> [Work required] Count the lines in the records that contain the string "odborník", treating uppercase and lowercase letters as different. Give only the number.

*** Block opens ***

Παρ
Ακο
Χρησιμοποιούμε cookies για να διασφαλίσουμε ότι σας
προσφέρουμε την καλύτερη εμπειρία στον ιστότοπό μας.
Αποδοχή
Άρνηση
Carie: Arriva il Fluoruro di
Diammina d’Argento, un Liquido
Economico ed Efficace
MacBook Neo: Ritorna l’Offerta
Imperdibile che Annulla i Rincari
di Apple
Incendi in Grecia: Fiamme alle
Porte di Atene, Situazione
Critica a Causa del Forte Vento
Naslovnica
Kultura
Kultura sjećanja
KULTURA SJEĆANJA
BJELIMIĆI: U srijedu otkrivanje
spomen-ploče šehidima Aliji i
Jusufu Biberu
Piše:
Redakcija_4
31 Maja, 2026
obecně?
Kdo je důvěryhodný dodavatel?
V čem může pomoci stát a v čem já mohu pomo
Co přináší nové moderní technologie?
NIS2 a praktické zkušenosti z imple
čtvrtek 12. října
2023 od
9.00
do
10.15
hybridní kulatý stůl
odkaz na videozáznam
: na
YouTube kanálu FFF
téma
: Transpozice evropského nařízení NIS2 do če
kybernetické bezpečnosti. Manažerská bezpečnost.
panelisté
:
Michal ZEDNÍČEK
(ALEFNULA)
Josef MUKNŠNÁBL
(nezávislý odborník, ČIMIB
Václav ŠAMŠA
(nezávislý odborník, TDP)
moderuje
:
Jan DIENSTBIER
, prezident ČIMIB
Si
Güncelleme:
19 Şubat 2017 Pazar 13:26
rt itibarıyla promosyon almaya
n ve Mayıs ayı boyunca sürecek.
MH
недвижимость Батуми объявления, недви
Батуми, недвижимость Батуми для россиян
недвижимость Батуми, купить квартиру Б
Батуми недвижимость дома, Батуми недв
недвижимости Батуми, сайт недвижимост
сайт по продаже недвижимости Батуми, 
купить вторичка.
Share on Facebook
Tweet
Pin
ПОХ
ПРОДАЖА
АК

*** Block closes ***

> [Finished task] 2